Talking about Appearance
“I can’t tell you how many times I’ve heard young female clients say that they were never told they were pretty, or the opposite – that the only type of positive reinforcement they received was for their looks,” says Martha Smeallie, a nutritionist and eating disorder specialist with MassGeneral Hospital for Children at the North Shore Medical Center in Salem.
Parents should tell a girl she’s pretty, Smeallie says, “but they should also tell her she’s kind and intelligent, and should mention all the other qualities that make her the person you adore.”
This applies to boys, too, she says.
Watch Negative Talk
“While adults sometimes do need to change their food habits for health reasons, it’s how you talk about your food and your nutrition that matters,” says Smeallie. “Using that four-letter word ‘diet’ has become synonymous with the punitive state of deprivation. Instead parents can say something like, ‘I’m really trying to change my food habits. I’ve got some goals in mind to improve my health.’”
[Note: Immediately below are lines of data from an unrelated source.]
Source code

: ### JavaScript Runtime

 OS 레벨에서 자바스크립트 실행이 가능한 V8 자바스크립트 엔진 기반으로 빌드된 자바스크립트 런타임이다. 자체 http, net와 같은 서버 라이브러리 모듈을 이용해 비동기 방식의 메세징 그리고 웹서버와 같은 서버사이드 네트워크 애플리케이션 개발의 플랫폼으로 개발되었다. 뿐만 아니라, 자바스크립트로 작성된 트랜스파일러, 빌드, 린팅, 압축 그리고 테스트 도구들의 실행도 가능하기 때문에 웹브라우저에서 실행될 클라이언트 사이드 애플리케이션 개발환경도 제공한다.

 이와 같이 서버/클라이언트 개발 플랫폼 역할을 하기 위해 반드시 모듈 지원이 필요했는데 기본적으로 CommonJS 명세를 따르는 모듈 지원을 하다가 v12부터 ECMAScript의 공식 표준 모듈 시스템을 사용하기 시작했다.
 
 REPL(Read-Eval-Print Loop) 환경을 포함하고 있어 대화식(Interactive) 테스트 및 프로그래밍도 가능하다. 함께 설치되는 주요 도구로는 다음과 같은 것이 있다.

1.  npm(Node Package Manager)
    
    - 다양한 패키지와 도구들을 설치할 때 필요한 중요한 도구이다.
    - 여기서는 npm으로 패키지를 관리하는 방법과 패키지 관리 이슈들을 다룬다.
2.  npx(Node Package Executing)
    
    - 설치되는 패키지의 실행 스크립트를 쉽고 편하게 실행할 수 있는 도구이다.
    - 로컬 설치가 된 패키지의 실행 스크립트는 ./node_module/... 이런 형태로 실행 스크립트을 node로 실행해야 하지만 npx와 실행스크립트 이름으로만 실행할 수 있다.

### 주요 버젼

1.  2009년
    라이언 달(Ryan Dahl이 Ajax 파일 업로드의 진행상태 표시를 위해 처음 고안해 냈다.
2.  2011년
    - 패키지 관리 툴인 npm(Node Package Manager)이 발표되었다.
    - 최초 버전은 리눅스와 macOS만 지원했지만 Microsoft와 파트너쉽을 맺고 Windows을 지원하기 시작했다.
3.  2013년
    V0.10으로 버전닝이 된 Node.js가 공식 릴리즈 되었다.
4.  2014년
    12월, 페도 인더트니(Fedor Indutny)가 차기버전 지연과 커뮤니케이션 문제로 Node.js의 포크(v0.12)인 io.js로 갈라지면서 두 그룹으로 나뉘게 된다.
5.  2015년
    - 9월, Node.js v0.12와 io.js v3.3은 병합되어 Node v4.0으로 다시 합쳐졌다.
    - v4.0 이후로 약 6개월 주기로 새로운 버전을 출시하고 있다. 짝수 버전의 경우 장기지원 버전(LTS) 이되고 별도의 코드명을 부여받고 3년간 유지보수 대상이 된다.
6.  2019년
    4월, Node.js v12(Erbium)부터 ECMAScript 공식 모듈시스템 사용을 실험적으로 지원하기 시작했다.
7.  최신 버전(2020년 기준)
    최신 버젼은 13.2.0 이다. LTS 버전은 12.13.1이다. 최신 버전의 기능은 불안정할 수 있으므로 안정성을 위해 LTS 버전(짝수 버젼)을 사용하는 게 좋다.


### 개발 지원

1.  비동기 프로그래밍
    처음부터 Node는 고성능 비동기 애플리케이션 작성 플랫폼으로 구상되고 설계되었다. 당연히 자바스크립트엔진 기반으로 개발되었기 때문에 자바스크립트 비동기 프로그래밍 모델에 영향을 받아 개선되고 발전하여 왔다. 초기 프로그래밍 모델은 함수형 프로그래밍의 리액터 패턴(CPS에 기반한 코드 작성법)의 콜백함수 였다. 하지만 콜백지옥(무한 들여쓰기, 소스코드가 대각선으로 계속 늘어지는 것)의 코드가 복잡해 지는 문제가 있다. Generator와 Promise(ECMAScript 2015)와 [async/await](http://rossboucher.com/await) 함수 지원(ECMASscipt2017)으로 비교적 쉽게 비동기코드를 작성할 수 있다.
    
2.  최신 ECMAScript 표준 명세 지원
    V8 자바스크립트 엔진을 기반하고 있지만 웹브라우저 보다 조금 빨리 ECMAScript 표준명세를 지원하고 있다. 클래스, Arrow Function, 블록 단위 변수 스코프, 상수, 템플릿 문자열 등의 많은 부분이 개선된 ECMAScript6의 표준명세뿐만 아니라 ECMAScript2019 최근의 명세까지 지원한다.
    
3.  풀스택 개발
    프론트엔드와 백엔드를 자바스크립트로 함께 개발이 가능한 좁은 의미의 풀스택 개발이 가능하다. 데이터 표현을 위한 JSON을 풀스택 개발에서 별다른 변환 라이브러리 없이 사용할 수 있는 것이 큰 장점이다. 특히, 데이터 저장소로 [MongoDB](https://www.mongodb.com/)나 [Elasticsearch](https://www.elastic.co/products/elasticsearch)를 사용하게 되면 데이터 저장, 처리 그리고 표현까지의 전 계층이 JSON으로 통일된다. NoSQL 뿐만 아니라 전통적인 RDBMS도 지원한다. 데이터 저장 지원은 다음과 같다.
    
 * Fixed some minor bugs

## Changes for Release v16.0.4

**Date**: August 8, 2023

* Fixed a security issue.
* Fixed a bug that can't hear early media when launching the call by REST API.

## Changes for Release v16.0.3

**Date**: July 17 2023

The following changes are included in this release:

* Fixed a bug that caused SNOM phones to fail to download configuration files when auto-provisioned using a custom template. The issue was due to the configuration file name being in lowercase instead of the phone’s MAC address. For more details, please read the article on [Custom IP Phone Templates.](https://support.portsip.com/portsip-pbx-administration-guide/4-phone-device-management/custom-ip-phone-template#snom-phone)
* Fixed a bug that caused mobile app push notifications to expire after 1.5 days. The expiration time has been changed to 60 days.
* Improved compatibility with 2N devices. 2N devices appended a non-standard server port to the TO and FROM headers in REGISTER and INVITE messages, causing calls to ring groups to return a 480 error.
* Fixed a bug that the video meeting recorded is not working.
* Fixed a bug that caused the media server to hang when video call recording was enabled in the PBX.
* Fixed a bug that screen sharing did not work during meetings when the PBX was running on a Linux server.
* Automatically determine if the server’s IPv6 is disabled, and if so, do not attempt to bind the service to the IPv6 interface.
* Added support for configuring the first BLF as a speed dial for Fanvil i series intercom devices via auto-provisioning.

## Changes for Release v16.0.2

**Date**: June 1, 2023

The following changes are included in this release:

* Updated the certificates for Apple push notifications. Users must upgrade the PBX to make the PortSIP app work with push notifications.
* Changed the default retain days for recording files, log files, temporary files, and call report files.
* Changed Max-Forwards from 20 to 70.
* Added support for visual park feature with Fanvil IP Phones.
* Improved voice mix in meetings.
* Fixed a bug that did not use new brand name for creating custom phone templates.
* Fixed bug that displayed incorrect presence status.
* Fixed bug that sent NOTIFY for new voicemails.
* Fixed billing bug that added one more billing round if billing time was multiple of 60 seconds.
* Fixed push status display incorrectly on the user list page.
“If you were walking down the street behind two girls and one was 13 years old and the other was 20, even if they were of the same height and both were fit, you would be able to tell from behind which one was 13 and which was 20,” explains Smeallie. “Women’s bodies change with age and that is a scientifically healthy thing. Talking to kids about biology and science and less about appearance is a helpful way to get your message across.”
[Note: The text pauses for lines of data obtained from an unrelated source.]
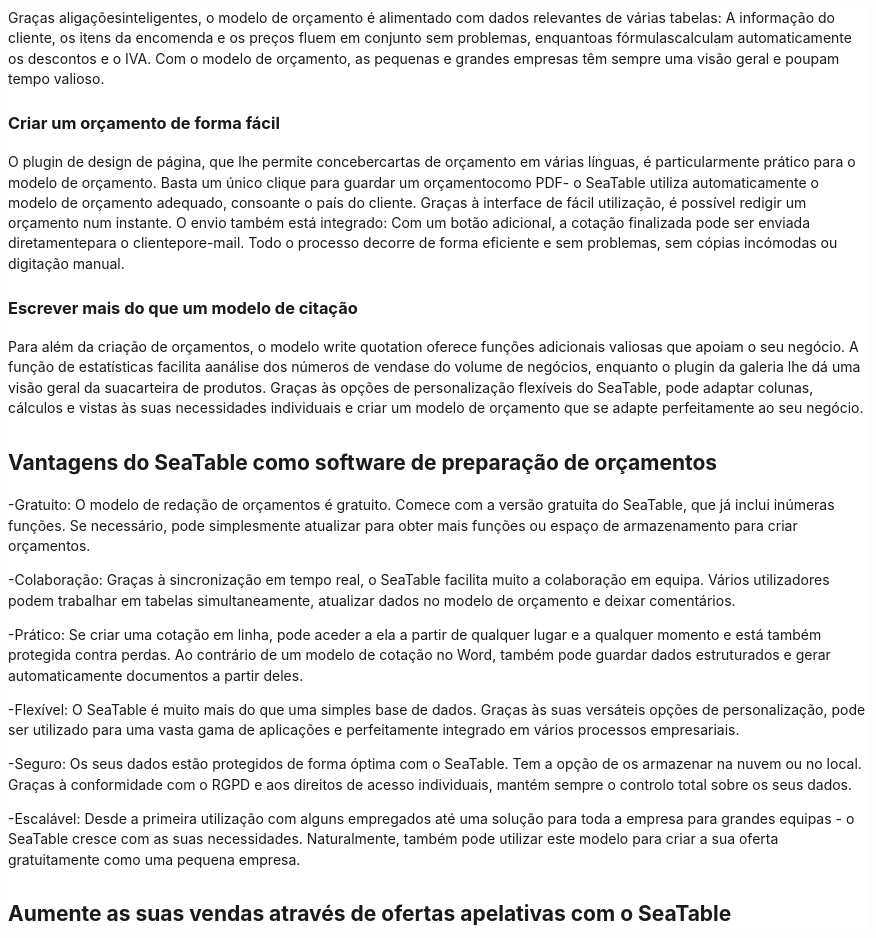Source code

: Graças aligaçõesinteligentes, o modelo de orçamento é alimentado com dados relevantes de várias tabelas: A informação do cliente, os itens da encomenda e os preços fluem em conjunto sem problemas, enquantoas fórmulascalculam automaticamente os descontos e o IVA. Com o modelo de orçamento, as pequenas e grandes empresas têm sempre uma visão geral e poupam tempo valioso.

### Criar um orçamento de forma fácil

O plugin de design de página, que lhe permite concebercartas de orçamento em várias línguas, é particularmente prático para o modelo de orçamento. Basta um único clique para guardar um orçamentocomo PDF- o SeaTable utiliza automaticamente o modelo de orçamento adequado, consoante o país do cliente. Graças à interface de fácil utilização, é possível redigir um orçamento num instante. O envio também está integrado: Com um botão adicional, a cotação finalizada pode ser enviada diretamentepara o clientepore-mail. Todo o processo decorre de forma eficiente e sem problemas, sem cópias incómodas ou digitação manual.

### Escrever mais do que um modelo de citação

Para além da criação de orçamentos, o modelo write quotation oferece funções adicionais valiosas que apoiam o seu negócio. A função de estatísticas facilita aanálise dos números de vendase do volume de negócios, enquanto o plugin da galeria lhe dá uma visão geral da suacarteira de produtos. Graças às opções de personalização flexíveis do SeaTable, pode adaptar colunas, cálculos e vistas às suas necessidades individuais e criar um modelo de orçamento que se adapte perfeitamente ao seu negócio.

## Vantagens do SeaTable como software de preparação de orçamentos

-Gratuito: O modelo de redação de orçamentos é gratuito. Comece com a versão gratuita do SeaTable, que já inclui inúmeras funções. Se necessário, pode simplesmente atualizar para obter mais funções ou espaço de armazenamento para criar orçamentos.

-Colaboração: Graças à sincronização em tempo real, o SeaTable facilita muito a colaboração em equipa. Vários utilizadores podem trabalhar em tabelas simultaneamente, atualizar dados no modelo de orçamento e deixar comentários.

-Prático: Se criar uma cotação em linha, pode aceder a ela a partir de qualquer lugar e a qualquer momento e está também protegida contra perdas. Ao contrário de um modelo de cotação no Word, também pode guardar dados estruturados e gerar automaticamente documentos a partir deles.

-Flexível: O SeaTable é muito mais do que uma simples base de dados. Graças às suas versáteis opções de personalização, pode ser utilizado para uma vasta gama de aplicações e perfeitamente integrado em vários processos empresariais.

-Seguro: Os seus dados estão protegidos de forma óptima com o SeaTable. Tem a opção de os armazenar na nuvem ou no local. Graças à conformidade com o RGPD e aos direitos de acesso individuais, mantém sempre o controlo total sobre os seus dados.

-Escalável: Desde a primeira utilização com alguns empregados até uma solução para toda a empresa para grandes equipas - o SeaTable cresce com as suas necessidades. Naturalmente, também pode utilizar este modelo para criar a sua oferta gratuitamente como uma pequena empresa.

## Aumente as suas vendas através de ofertas apelativas com o SeaTable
7 Tips for Encouraging a Healthy Body Image
“When it comes to raising a child to have a healthy relationship with food and his or her own body, parents need to model positive behaviors,” says Stacey M. Rosenfeld, Ph.D., a clinical psychologist and the author of Does Every Woman Have An Eating Disorder? Challenging Our Nation’s Fixation with Food and Weight (Siena Moon Books, 2014). “While eating disorders have genetic components and can be influenced by kids’ character traits and by peer groups and media exposure, parents can certainly help – or worsen – the situation.”
Rosenfeld offers the following suggestions for encouraging healthy habits:
1. Avoid topics like counting calories, cleansing, dieting and talking about what foods to avoid to be able to fit into a pair of jeans. Avoiding these topics should be as important as avoiding other inappropriate conversations you don’t want to have in front of your children.
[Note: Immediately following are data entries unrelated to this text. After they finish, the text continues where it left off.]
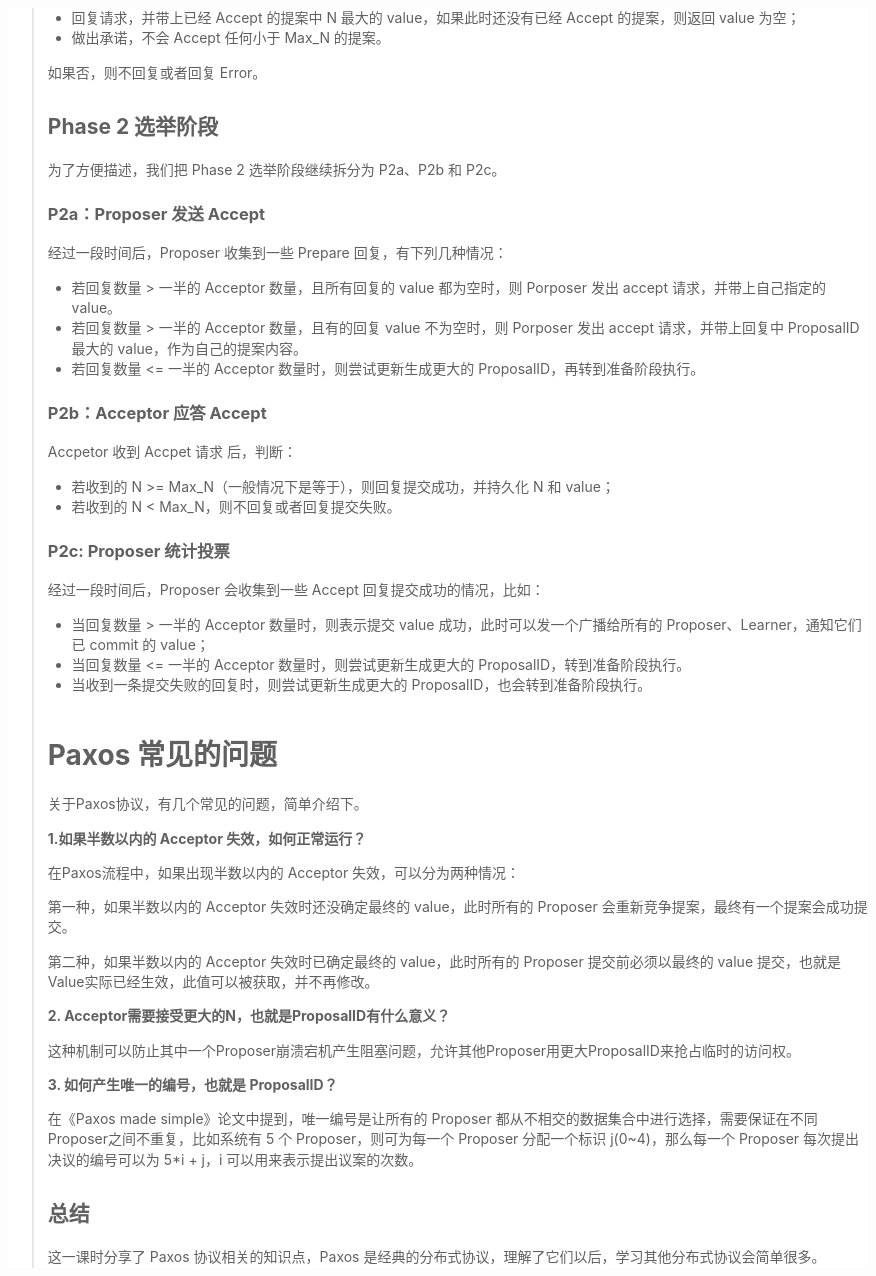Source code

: > - 回复请求，并带上已经 Accept 的提案中 N 最大的 value，如果此时还没有已经 Accept 的提案，则返回 value 为空；
> - 做出承诺，不会 Accept 任何小于 Max_N 的提案。
>
> 
>  如果否，则不回复或者回复 Error。
>
> ## Phase 2 选举阶段
>
> 为了方便描述，我们把 Phase 2 选举阶段继续拆分为 P2a、P2b 和 P2c。
>
> ### P2a：Proposer 发送 Accept
>
> 经过一段时间后，Proposer 收集到一些 Prepare 回复，有下列几种情况：
>
> - 若回复数量 > 一半的 Acceptor 数量，且所有回复的 value 都为空时，则 Porposer 发出 accept 请求，并带上自己指定的 value。
> - 若回复数量 > 一半的 Acceptor 数量，且有的回复 value 不为空时，则 Porposer 发出 accept 请求，并带上回复中 ProposalID 最大的 value，作为自己的提案内容。
> - 若回复数量 <= 一半的 Acceptor 数量时，则尝试更新生成更大的 ProposalID，再转到准备阶段执行。
>
> ### P2b：Acceptor 应答 Accept
>
> Accpetor 收到 Accpet 请求 后，判断：
>
> - 若收到的 N >= Max_N（一般情况下是等于），则回复提交成功，并持久化 N 和 value；
> - 若收到的 N < Max_N，则不回复或者回复提交失败。
>
> ### P2c: Proposer 统计投票
>
> 经过一段时间后，Proposer 会收集到一些 Accept 回复提交成功的情况，比如：
>
> - 当回复数量 > 一半的 Acceptor 数量时，则表示提交 value 成功，此时可以发一个广播给所有的 Proposer、Learner，通知它们已 commit 的 value；
> - 当回复数量 <= 一半的 Acceptor 数量时，则尝试更新生成更大的 ProposalID，转到准备阶段执行。
> - 当收到一条提交失败的回复时，则尝试更新生成更大的 ProposalID，也会转到准备阶段执行。
>
> # Paxos 常见的问题
>
> 关于Paxos协议，有几个常见的问题，简单介绍下。
>
> 
>  **1.如果半数以内的 Acceptor 失效，如何正常运行？**
>
> 在Paxos流程中，如果出现半数以内的 Acceptor 失效，可以分为两种情况：
>
> 第一种，如果半数以内的 Acceptor 失效时还没确定最终的 value，此时所有的 Proposer 会重新竞争提案，最终有一个提案会成功提交。
>
> 第二种，如果半数以内的 Acceptor 失效时已确定最终的 value，此时所有的 Proposer 提交前必须以最终的 value 提交，也就是Value实际已经生效，此值可以被获取，并不再修改。
>
> 
>  **2. Acceptor需要接受更大的N，也就是ProposalID有什么意义？**
>
> 这种机制可以防止其中一个Proposer崩溃宕机产生阻塞问题，允许其他Proposer用更大ProposalID来抢占临时的访问权。
>
> 
>  **3. 如何产生唯一的编号，也就是 ProposalID？**
>
> 在《Paxos made simple》论文中提到，唯一编号是让所有的 Proposer 都从不相交的数据集合中进行选择，需要保证在不同Proposer之间不重复，比如系统有 5 个 Proposer，则可为每一个 Proposer 分配一个标识 j(0~4)，那么每一个 Proposer 每次提出决议的编号可以为 5*i + j，i 可以用来表示提出议案的次数。
>
> ## 总结
>
> 这一课时分享了 Paxos 协议相关的知识点，Paxos 是经典的分布式协议，理解了它们以后，学习其他分布式协议会简单很多。
>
2. Throw out your scale and stop weighing yourself. Your child sees everything you do and seeing you weigh yourself has a significant impact on his perception of weight and body.
3. Limit access to television, magazines and other places where unrealistic images of how girls and women should look are often presented.
4. Talk about foods with regard to how children can nourish their bodies rather than their effects on weight. Focus on health – not on calories or fats.
5. Encourage physical activity for the sake of health rather than weight control.
6. Never judge your body in front of your child. Do not say negative things about your body or even glance in the mirror in a critical way.
7. Focus on all of your child’s strengths outside of her body, but make it a point to tell her how beautiful she is.